> RECORDS SHOWN

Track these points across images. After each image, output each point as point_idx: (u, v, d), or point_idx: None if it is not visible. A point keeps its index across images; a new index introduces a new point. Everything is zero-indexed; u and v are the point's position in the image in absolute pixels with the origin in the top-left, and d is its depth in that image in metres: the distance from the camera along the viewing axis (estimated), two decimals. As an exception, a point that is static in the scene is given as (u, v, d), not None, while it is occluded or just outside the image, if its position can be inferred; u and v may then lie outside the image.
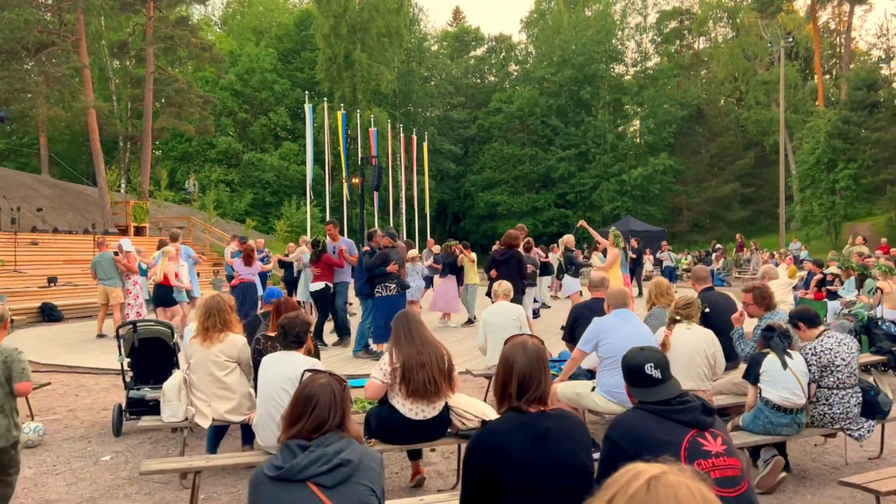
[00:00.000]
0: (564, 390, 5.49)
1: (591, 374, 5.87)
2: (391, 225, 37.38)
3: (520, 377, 2.48)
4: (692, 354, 5.22)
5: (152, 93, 28.92)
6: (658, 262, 27.45)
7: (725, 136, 52.03)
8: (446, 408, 4.60)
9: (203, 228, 28.63)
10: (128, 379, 6.64)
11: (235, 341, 5.25)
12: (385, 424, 4.54)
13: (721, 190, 49.82)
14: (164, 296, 11.35)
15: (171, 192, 31.93)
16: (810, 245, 35.73)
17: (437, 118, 53.16)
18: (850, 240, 41.36)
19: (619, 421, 2.71)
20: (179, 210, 32.67)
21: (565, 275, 11.83)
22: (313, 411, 2.35)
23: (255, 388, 5.20)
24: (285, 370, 4.31)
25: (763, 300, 5.68)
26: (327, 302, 10.76)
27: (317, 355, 5.73)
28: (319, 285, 10.76)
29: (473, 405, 4.72)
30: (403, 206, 38.22)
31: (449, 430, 4.64)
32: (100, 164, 25.99)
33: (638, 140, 47.83)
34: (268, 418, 4.32)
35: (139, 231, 25.77)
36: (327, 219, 31.67)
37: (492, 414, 4.70)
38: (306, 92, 34.65)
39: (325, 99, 34.31)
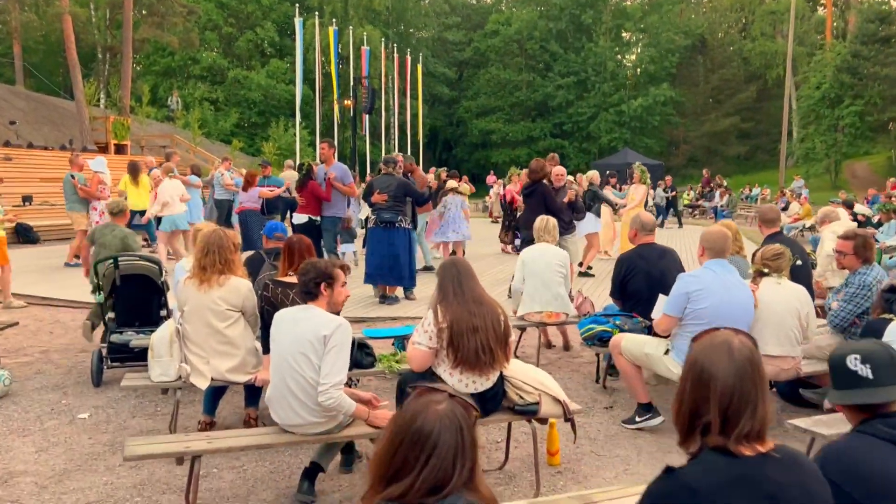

> WORK REQUEST
Reproduce only the lines from the line that holds "14: (164, 296, 11.35)" through the end of the records, exactly as they stand, both ends included and pictures excluded.

> SOLUTION FOR THIS PROBLEM
14: (164, 296, 11.35)
15: (171, 192, 31.93)
16: (810, 245, 35.73)
17: (437, 118, 53.16)
18: (850, 240, 41.36)
19: (619, 421, 2.71)
20: (179, 210, 32.67)
21: (565, 275, 11.83)
22: (313, 411, 2.35)
23: (255, 388, 5.20)
24: (285, 370, 4.31)
25: (763, 300, 5.68)
26: (327, 302, 10.76)
27: (317, 355, 5.73)
28: (319, 285, 10.76)
29: (473, 405, 4.72)
30: (403, 206, 38.22)
31: (449, 430, 4.64)
32: (100, 164, 25.99)
33: (638, 140, 47.83)
34: (268, 418, 4.32)
35: (139, 231, 25.77)
36: (327, 219, 31.67)
37: (492, 414, 4.70)
38: (306, 92, 34.65)
39: (325, 99, 34.31)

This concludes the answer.